Illustration : @viraesworks
On a toustes des patterns amoureux. Des situations qui se reproduisent encore et encore dans nos relations amoureuses. La plupart du temps, on a un contrôle sur ceux-ci une fois qu’on le réalise et qu’on le travaille. Si on sort toujours avec des personnes jalouses, on peut apprendre les red flags par exemple. La thérapie, ça aide beaucoup. Pendant la mienne, j’ai réalisé que toutes mes relations sérieuses, oui toutes, se sont terminées de la même manière : mes ex m’ont quittée pour mes amies. Et si je me suis remise de chacune de ses relations, le pattern lui, je le comprends pas. Je comprends pas comment il s’installe et je comprends pas comment ne pas le recréer.
À 15 ans, je suis sortie avec Étienne pendant quelques mois. Ce n’était pas si sérieux, mais c’était la première fois que je me sentais amoureuse. Tsé, les petits papillons dans le bas du ventre pis être confortable à ne rien dire à côté de lui. Il m’a laissée un soir, sans me donner de raison. Une semaine plus tard, il sortait avec ma voisine d’en face. I kid you not. Je ne savais même pas qu’iels se connaissaient. Elle et moi, nous étions amies, pas nécessairement proches, mais assez pour se parler à tous les jours dans l’autobus. Iels sont resté.e.s plus de dix ans ensemble. Bref, je les ai vu.e.s se frencher dans les rangées de casiers tout le reste du secondaire. Sur mon casier, en fait, Étienne étant mon voisin de case.
À 17 ans, ça faisait un an et demi que je sortais avec Kyle. C’est la première personne avec qui j’avais fait l’amour et notre relation était plutôt sérieuse. Notre rupture s’est étalée sur trois mois parce qu’il se cherchait, ne savait pas ce qu’il voulait. J’ai fini par arrêter le niaisage. Il était triste, me disant que j’étais la femme de sa vie [terme que je déteste tellement]. Nous avions une gang d’ami.e.s en commun, j’ai donc fait des efforts pour rester en bons termes avec lui. J’étais en deuil de la relation moi aussi, mais je savais que c’était la bonne décision. Deux mois après la rupture finale, j’ai appris par une tierce personne qu’il était en amour avec ma meilleure amie et que c’était réciproque. Leur relation a commencé par du sexe, deux semaines après notre rupture officielle (pendant que j’étais encore la femme de sa vie, on se rappelle). Pourtant, les occasions pour elleux de se confier à moi ont été multiples. Je les avais vus plusieurs fois dans ce laps de temps et je m’entrainais avec la fille, deux fois par semaine.

*****

▸ **CONSIGNE A**: Dans le récit sur les patterns amoureux, relevez toutes les indications de durée ou de délai exprimées en mois, en semaines ou en années que contient le paragraphe consacré à Kyle, sans compter les fréquences.
▸ **CONSIGNE B**: Poursuivez le récit sur les patterns amoureux à partir de sa dernière phrase.
Les items ne sont d'aucune utilité ici.

*****

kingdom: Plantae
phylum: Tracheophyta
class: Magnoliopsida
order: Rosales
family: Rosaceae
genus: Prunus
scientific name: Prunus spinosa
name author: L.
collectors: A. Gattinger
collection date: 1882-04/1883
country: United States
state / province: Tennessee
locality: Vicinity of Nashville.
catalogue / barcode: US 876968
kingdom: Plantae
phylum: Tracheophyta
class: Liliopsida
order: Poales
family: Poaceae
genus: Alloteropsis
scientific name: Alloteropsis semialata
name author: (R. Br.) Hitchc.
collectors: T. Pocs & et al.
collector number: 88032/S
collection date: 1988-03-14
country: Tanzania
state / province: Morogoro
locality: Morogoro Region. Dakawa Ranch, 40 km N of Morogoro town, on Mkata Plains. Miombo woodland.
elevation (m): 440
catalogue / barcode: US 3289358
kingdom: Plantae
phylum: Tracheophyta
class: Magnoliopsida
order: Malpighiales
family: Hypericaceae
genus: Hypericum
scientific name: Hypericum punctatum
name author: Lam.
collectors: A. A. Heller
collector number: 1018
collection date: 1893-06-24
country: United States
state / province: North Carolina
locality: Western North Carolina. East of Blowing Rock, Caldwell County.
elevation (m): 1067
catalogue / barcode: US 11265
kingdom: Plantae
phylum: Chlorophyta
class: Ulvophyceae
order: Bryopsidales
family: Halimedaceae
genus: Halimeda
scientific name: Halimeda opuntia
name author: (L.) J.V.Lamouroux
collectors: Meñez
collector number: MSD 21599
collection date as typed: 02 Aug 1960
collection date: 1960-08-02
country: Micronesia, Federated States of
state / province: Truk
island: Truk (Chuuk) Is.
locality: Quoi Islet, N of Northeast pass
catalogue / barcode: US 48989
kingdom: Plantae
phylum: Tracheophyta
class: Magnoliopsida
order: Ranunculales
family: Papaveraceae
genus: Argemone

*****

▸ **RÉPONSE RÉDIGÉE A**:
- un an et demi
- trois mois
- deux mois
- deux semaines

▸ **RÉPONSE RÉDIGÉE B**:
C’est le mensonge, la trahison et les cachotteries qui ont été le plus douloureux.se. Je n’étais pas surprise parce que je savais qu’iels se parlaient et se voyaient plus qu’avant. J’attendais la confidence de ma meilleure amie. J’aurais voulu la prévenir, l’avertir des travers intimes de ma relation avec Kyle, de ce que je connaissais de lui que personne d’autre ne savait. Qu’il était jaloux de nos amis hommes, qu’il jugeait tout le monde tout le temps, qu’il était encore plus perdu qu’elle à ce moment et qu’il n’allait pas l’aider dans ses questionnements sur son avenir. Je voulais la protéger avant qu’elle s’amourache de lui, mais je l’ai su trop tard. On m’a aussi accusé de « gâcher leur bonheur » parce qu’iels se sentaient mal à cause de moi. Moi, qui avait été une victime passive de leurs manigances, je devenais la méchante à leurs yeux parce que je réagissais à la vérité enfin dévoilée, parce que j’étais déçue que ma meilleure amie n’avait pas eu confiance en moi. Est-ce que c’était vraiment moi le problème dans tout ça ?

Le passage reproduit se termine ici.